2) I have posted some new rpms for testing, based on the latest errata:

latest production tg3 release, 1.2a, built into unofficial rpms:
http://people.redhat.com/jgarzik/tg3/tg3-1.2a/rpms/

but I would like people to test my experiment which should provide additional
stability:
http://people.redhat.com/jgarzik/tg3/tg3-1.2a/exp1-rpms/

...and if that doesn't work for people, fall back to experiment 2:
http://people.redhat.com/jgarzik/tg3/tg3-1.2a/exp2-rpms/

Feedback requested!  On several systems, there is evidence that the lock-ups are
not directly related to driver but more to system board.  So please make sure to
attach 'dmesg' and 'lspci -vvv' output in future bug reports.


Comment 6 Rick Gaudette 2002-12-31 23:15:19 UTC
Hi Jeff,

Are these additional changes to the 2.4.18-19.7.x kernel?  We just put that on
one of our P4 with a 996BT NIC and we'll see how that runs for a few days.

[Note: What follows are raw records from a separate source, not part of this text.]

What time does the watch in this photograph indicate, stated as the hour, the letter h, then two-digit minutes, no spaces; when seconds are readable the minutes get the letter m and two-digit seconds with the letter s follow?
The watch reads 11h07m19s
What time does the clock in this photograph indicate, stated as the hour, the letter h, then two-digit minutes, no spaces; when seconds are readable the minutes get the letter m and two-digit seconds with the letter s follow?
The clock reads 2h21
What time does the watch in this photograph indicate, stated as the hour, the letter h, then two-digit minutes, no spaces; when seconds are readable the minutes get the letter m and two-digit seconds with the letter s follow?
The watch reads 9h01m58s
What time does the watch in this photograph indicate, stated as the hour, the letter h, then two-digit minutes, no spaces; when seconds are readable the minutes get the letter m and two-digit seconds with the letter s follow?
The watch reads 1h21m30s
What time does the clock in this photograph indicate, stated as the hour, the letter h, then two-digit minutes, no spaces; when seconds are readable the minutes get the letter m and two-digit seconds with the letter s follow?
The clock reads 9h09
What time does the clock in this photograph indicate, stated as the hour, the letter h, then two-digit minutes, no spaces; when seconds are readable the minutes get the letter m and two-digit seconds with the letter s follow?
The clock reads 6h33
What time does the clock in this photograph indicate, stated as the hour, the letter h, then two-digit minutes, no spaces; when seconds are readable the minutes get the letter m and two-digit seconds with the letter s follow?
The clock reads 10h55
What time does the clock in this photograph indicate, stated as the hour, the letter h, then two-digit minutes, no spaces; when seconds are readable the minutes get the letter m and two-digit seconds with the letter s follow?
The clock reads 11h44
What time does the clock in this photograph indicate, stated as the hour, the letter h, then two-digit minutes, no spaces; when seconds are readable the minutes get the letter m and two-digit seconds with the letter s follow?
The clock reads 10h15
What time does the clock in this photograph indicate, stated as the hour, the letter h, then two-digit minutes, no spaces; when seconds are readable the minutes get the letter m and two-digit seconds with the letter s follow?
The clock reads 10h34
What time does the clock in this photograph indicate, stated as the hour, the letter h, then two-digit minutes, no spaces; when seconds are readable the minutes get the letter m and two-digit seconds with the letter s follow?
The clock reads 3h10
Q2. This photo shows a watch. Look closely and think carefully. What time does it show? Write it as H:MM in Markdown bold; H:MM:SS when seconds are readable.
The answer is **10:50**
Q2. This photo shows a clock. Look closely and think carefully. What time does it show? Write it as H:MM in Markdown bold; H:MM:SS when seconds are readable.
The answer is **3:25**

Comment 7 Jeff Garzik 2003-01-20 21:03:27 UTC
This is fixed in the current 8.1 beta kernels, and also the
unofficial-errata-kernel version "aragorn2" that I have posted at
http://people.redhat.com/jgarzik/pub/  The "aragorn2" kernels are based off of
Red Hat's latest official errata kernel, 2.4.18-19.8.0, with the addition of an
updated e1000 and bugfixed tg3 driver.